Break It Up: Decoupling Performance and Capacity
There is a more cost-efficient way to get a high-level of performance while only paying for the capacity that you need. By choosing a platform that decouples performance from capacity, you can independently scale one without the need to scale the other – eliminating the need to overprovision. In this scenario, you only need to buy – and pay for – the capacity that you use, while still getting the high performance that you need.
Having the flexibility to scale up, down, in, and out to meet changing business needs ensures that you are never overpaying on your infrastructure. If you’re a retail company heading into the holiday season, you can expand capacity to meet the needs of the busiest time of the year before scaling back in January. Or using a timelier example: If you’re a web conferencing software company, you would have had the flexibility to scale performance at the start of the COVID-19 pandemic when more workers were staying home and telecommuting.
How TPG Software Achieved High Performance Without Overprovisioning
TPG Software, which creates investment accounting software solutions, was trying to move from its legacy business model to a SaaS delivery model. SaaS would allow TPG to deliver a high-quality and consistent application experience to customers, simplify support operations, and speed up the development and QA processes… but it also presented its own challenges.
TPG’s customers generate hundreds of reports with peak activity at the middle and end of each month.

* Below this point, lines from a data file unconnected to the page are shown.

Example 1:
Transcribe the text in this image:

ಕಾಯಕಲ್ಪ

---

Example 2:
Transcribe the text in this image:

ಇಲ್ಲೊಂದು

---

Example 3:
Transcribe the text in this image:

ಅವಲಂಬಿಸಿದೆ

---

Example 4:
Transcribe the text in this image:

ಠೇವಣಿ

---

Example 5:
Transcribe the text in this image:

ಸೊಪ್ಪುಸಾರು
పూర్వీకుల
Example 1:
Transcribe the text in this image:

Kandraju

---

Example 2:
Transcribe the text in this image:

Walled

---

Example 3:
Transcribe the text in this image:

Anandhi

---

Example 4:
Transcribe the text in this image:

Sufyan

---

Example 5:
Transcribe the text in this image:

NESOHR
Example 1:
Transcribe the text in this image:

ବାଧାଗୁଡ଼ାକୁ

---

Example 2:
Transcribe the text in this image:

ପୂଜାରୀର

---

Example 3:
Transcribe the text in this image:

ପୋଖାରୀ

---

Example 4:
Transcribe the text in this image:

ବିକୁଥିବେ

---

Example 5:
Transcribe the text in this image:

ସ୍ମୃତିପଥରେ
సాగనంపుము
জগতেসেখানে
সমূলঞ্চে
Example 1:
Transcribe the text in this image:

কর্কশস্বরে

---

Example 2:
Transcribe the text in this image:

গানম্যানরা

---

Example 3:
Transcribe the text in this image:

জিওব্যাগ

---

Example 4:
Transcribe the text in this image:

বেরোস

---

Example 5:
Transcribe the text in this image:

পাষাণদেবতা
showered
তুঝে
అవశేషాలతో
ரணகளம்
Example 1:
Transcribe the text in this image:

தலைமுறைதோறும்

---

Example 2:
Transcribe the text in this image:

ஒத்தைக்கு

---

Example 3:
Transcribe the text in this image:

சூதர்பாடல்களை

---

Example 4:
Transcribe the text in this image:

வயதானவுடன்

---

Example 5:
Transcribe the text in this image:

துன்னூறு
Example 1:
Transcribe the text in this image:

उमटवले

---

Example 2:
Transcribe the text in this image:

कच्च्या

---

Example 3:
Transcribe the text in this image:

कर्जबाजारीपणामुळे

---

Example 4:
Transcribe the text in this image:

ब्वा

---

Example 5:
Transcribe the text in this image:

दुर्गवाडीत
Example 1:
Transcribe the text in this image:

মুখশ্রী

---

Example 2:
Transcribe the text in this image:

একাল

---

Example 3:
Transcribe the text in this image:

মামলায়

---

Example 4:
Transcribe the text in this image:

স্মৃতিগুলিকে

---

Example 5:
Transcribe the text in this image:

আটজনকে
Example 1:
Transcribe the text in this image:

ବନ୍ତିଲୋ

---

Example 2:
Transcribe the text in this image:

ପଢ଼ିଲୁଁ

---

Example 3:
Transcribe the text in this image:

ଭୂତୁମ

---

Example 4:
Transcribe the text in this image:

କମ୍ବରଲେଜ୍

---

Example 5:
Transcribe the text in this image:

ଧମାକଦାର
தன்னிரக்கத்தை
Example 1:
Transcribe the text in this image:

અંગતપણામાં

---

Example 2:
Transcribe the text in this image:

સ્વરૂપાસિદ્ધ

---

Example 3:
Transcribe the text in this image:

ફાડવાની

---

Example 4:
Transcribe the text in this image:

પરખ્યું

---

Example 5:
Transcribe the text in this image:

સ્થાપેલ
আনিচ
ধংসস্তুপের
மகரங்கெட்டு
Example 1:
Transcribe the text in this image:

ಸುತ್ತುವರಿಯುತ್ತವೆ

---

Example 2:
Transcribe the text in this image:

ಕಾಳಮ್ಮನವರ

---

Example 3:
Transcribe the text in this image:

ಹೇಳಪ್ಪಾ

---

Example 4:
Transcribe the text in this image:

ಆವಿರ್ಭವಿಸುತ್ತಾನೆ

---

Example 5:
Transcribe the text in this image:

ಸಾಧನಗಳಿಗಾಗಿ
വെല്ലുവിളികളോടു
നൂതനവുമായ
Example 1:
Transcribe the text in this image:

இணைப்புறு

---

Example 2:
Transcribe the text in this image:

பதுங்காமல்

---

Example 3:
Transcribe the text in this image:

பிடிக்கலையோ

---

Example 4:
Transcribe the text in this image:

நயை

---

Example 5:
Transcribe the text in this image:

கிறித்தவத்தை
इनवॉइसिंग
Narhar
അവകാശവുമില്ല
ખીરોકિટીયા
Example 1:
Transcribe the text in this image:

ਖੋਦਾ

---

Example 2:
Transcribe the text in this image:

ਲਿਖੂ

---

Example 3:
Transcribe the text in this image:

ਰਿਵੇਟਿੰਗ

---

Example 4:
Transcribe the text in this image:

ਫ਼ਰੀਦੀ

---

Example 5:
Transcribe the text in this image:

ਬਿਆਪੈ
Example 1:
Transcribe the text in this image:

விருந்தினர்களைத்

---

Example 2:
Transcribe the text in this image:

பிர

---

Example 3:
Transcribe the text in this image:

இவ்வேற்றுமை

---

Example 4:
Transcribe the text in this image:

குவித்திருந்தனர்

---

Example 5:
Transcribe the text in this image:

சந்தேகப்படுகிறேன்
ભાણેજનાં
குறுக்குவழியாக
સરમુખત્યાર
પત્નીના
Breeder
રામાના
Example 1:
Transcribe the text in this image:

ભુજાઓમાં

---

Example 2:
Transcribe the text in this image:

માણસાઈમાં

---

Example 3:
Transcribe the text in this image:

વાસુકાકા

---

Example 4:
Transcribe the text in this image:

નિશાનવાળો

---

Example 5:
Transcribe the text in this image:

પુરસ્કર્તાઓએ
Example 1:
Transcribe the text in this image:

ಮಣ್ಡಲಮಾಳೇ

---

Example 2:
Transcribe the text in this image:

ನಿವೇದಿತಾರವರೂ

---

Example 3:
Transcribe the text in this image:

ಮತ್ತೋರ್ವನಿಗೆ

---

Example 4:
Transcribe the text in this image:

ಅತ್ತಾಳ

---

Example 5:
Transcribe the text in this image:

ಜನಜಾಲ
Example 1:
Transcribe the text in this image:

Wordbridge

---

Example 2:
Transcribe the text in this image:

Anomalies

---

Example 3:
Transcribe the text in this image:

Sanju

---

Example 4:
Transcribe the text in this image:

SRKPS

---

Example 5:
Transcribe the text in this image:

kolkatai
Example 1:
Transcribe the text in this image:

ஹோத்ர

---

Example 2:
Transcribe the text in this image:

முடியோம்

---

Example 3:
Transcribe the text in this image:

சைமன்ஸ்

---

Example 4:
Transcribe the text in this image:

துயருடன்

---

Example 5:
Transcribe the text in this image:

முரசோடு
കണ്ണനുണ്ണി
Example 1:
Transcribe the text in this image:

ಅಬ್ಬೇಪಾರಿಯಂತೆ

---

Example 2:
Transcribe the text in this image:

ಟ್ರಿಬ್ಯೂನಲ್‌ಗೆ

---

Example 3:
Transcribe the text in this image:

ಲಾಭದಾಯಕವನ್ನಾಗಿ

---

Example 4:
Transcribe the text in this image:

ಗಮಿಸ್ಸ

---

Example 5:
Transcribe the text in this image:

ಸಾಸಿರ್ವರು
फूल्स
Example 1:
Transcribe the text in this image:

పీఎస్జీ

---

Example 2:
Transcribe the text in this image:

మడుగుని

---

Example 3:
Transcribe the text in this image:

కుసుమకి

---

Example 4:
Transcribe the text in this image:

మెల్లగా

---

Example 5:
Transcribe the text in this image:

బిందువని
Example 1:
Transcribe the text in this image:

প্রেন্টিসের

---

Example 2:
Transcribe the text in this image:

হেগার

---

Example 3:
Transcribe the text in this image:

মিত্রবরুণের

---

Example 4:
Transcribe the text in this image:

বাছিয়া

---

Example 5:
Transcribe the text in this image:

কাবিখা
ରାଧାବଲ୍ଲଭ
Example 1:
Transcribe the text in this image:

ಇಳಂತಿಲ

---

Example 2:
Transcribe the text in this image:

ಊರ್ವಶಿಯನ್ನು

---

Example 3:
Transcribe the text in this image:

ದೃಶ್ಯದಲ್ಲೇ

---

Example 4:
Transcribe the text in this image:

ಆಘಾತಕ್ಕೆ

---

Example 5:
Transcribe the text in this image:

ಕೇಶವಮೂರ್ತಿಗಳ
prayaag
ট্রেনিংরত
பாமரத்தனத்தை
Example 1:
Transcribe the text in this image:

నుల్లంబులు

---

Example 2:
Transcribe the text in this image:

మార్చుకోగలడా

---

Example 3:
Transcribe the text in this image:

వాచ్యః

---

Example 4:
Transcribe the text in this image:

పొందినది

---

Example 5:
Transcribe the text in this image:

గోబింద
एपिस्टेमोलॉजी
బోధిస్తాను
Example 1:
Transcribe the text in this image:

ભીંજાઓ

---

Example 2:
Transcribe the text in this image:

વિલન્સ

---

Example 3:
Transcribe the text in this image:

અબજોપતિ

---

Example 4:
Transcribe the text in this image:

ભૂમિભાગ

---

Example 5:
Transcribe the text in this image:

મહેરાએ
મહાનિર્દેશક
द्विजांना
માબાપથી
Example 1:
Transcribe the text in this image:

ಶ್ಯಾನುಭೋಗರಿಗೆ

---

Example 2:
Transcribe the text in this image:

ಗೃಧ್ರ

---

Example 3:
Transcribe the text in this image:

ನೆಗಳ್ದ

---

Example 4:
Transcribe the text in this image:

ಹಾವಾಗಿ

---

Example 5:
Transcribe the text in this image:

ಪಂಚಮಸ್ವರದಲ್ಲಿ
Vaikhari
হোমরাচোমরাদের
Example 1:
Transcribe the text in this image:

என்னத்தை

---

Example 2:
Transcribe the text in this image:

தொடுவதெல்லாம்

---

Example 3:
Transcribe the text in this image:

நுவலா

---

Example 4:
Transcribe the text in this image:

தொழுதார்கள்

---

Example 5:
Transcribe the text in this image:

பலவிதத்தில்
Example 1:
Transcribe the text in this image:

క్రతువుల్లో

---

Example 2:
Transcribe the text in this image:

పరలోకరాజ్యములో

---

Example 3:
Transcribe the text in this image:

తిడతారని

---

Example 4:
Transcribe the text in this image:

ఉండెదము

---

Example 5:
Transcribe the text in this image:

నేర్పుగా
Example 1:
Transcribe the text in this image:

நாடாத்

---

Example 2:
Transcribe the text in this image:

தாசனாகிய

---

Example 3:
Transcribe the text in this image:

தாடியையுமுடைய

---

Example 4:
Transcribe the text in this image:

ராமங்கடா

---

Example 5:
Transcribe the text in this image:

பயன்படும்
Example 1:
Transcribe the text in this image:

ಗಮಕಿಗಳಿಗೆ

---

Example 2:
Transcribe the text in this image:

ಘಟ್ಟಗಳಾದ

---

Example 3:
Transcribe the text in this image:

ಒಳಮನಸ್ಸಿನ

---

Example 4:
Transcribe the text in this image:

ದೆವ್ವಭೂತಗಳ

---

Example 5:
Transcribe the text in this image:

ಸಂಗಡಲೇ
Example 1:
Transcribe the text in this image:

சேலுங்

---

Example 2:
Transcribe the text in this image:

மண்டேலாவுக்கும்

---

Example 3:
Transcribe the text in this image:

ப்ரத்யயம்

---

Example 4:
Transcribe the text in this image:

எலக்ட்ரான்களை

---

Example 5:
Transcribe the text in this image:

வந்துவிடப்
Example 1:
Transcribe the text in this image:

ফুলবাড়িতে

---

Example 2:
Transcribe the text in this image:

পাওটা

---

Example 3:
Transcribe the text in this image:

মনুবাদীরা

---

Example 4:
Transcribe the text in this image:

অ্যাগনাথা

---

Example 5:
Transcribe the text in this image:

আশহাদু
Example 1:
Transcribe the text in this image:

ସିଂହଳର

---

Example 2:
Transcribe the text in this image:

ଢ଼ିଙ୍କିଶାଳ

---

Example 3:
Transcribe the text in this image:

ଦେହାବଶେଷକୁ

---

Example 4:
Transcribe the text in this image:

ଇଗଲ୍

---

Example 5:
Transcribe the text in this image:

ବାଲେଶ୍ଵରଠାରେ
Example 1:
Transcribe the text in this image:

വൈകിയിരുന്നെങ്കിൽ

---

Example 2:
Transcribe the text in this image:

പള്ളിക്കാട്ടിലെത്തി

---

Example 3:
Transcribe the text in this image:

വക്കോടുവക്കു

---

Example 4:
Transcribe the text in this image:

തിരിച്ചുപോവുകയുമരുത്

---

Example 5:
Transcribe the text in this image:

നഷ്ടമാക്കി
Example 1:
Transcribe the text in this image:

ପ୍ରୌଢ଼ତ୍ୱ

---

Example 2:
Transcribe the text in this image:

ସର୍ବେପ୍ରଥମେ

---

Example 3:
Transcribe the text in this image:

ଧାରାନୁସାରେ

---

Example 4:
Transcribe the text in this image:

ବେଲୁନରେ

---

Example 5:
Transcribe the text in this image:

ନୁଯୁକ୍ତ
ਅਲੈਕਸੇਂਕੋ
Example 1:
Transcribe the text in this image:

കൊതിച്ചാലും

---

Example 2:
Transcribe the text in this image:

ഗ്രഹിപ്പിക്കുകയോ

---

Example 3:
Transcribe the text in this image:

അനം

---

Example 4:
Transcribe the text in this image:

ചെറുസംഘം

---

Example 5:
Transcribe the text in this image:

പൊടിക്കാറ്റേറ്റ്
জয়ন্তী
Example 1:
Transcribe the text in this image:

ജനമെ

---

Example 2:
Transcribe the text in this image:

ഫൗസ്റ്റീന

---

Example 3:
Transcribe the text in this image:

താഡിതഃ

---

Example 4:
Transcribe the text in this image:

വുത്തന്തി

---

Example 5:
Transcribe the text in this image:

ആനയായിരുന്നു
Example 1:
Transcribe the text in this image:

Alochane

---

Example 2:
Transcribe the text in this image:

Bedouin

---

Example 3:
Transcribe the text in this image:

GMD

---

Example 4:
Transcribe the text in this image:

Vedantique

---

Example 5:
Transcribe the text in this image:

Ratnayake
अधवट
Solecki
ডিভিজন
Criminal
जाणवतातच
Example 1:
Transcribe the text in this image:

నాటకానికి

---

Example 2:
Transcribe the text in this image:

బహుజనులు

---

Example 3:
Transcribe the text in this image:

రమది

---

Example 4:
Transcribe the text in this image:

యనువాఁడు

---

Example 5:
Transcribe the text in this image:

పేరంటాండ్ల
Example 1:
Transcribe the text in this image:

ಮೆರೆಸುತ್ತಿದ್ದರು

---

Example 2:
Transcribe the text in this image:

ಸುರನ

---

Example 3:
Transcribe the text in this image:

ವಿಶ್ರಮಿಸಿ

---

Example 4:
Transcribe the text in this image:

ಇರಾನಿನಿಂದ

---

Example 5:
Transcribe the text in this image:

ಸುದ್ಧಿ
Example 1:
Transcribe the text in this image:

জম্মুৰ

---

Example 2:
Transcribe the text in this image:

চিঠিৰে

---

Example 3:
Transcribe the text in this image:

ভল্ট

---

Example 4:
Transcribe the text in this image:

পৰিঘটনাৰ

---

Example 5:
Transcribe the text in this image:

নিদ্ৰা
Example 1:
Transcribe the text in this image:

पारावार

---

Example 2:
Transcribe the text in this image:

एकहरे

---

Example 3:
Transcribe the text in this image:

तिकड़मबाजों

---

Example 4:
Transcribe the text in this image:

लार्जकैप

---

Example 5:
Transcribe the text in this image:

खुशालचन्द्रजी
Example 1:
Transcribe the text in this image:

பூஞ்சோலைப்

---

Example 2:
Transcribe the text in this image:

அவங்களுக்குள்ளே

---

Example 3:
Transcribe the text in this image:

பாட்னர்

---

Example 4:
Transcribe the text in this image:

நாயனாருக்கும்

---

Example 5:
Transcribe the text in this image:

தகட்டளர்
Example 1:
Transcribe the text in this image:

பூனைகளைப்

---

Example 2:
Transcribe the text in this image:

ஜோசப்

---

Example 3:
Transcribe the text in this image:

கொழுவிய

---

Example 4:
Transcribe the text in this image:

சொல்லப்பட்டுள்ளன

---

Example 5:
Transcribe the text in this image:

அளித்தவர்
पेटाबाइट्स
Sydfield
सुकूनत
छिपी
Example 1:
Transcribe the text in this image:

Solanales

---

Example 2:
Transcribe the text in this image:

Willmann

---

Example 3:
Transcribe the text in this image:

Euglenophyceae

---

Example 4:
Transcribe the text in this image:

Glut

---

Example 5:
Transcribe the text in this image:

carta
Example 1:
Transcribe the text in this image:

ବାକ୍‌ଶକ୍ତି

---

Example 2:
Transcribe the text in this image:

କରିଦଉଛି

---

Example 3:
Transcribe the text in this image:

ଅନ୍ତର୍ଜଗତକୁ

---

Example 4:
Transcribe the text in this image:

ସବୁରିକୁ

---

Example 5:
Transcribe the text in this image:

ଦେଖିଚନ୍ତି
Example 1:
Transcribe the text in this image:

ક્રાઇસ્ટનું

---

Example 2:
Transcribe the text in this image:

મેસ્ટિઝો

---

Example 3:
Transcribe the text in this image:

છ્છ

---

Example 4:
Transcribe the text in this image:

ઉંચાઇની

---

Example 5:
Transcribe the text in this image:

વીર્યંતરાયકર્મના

TPG’s cloud-based infrastructure would need to have the flexibility to add more resources to accommodate these peak workloads… and then scale back down for the rest of the month.
Silk’s Cloud Data Platform allowed TPG the agility to run at full efficiency while minimizing the costs of managing its infrastructure. Ultimately, by leveraging Silk, TPG saw 30x cost savings with a Silk-enabled SaaS solution as well as 20x faster reporting for its customers.